Thursday, September 07, 2006

Mama Mia 2

Ah..hah! That question on the author’s identity again. The reason I chose not to disclose my identity is that I felt the need to separate the person from the issues being discussed in this forum. It is not for any perverse reason that I do so. Many of you will agree that as a society, we tend to read more into a situation than we should. In other words any discussion may be taken to be biased based on the family house I come from, who my friends are, etc. But I might change my mind soon and give you all a glimpse to the person behind the blog. Keep reading coz it may be soon.

On the regularity of this blog, I beg for your understanding. I will try as hard as I can and post more regularly. I also request that you all comment regularly so that I may also know what more can be discussed. ;-)

Back to our mothers

I am assuming that most of you were able to identify their mum in the photo, and were able to call them. I would like to delve further on the issue of support systems I mentioned in the previous blog. Is it possible for us as a community to carry this out? Of course we would first need to assess the situation and see how the mothers are doing at the moment. We would then need to see what worked in situations that were successful. This should not be a difficult research to carry out given the number of social workers in our midst, recently graduated youth and even youth who just completed high school. You understand that I am not talking commission of inquiry here, just a short study of the situation at hand to kick start the process.

It is important that the mothers get involved in this whole activity or else we will not see much progress. The next step will be meeting as youth, or even as a community to find out what can be done by the community to assist in this transition. As I see it, more emotional rather than financial assistance is needed. Financial assistance is another issue that needs to be addressed. I mentioned in my earlier blogs, “My Wish List” that did not have a good financial foundation in our childhood. This situation may also apply to our mothers given that most of the financial decisions are made at a different level in terms of distribution of income for use in the community. Generally, we all need to be educated about money, and how it can work for us. This is another call to all our brothers and sisters who are experts in this area to step in and educate us.

Today’s challenge
We have many professionals in our midst. I would like to ask each of you to contribute in any way you can to make our community better.

Wednesday, September 06, 2006

Mama Mia

In my last blog, I spoke about our fathers and the role they play in our lives. One reader made a comment that I overlooked the mothers' work. I did not. I just wanted to treat each of them as a different topic.

Our mothers spend the most time with us and I daresay they know us better than we do. There will be debates on why someone would leave behind their own life and become an SOS mother. In my opinion, what makes them stay is what we should wonder about. It is still a mystery to me given the challenges they face. I never quite understood how much they went through on a daily basis until I spent an afternoon minding my siblings after staying away from the village for sometime. It was a ruckus and I had a headache at the end of the day. Many mothers complain that two children are a handful, imagine having to look after ten children without a nanny, or any outside help. Now that is a major challenge.
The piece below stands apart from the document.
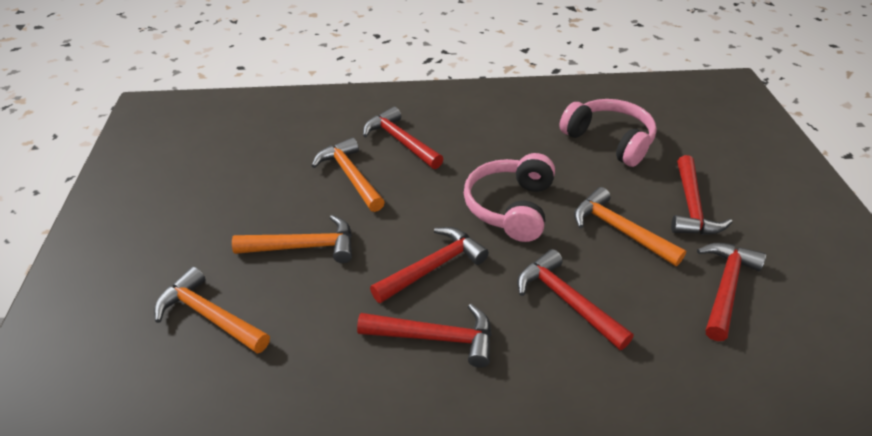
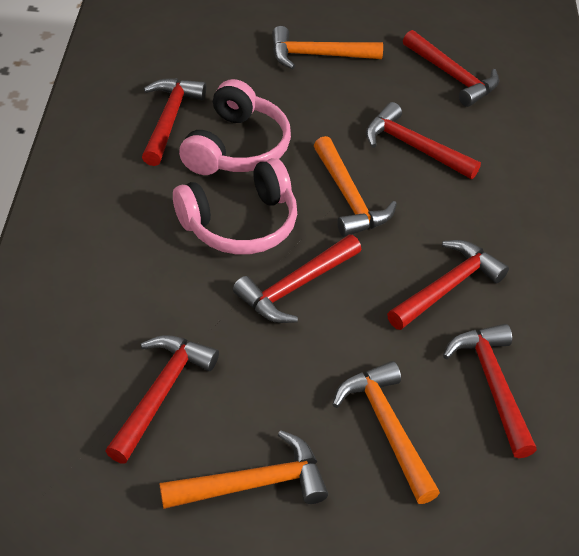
red hammer: [357,304,492,368] [363,107,443,169] [370,227,489,303] [517,249,634,350] [671,155,732,235] [697,243,766,341] = 6 -> [105,335,219,464] [142,78,207,166] [233,235,361,323] [365,102,481,179] [387,240,509,330] [403,30,499,107] [443,324,537,458] = 7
Minding the children in their care is not the only challenge our mothers face. They also have to worry about their children when they go off to start their own lives; they also have relatives looking up to them and so many other issues they have to face in their lives. Today, an additional challenge to our mothers, just as we do when we come of age is; leaving the SOS village community and living in the community after retirement.

As of today, there is no set support strategy for the mothers when they retire. This may be because in the previous years only one mother retired at a time. This time, many mothers retired at the same time. We need to look for ways we can be of assistance to our mothers. A small task, considering what they have done for us, or the lives they had to give up to be our mums. My question for all my SOS brothers and sisters is, are we going to step in and help our mothers in their retirement? Will we join hands and seek the best solutions for our mothers to have a sustainable life after retirement, or will we leave it to one or two siblings in the family house to follow up.

Today’s challenge.


Our mothers have been our support from childhood, on their retirement we should be their support. Some experts call it reverse motherhood; I call it “kurudisha shukurani.”

Please look for your mum in this photo, call her today and tell her you love her.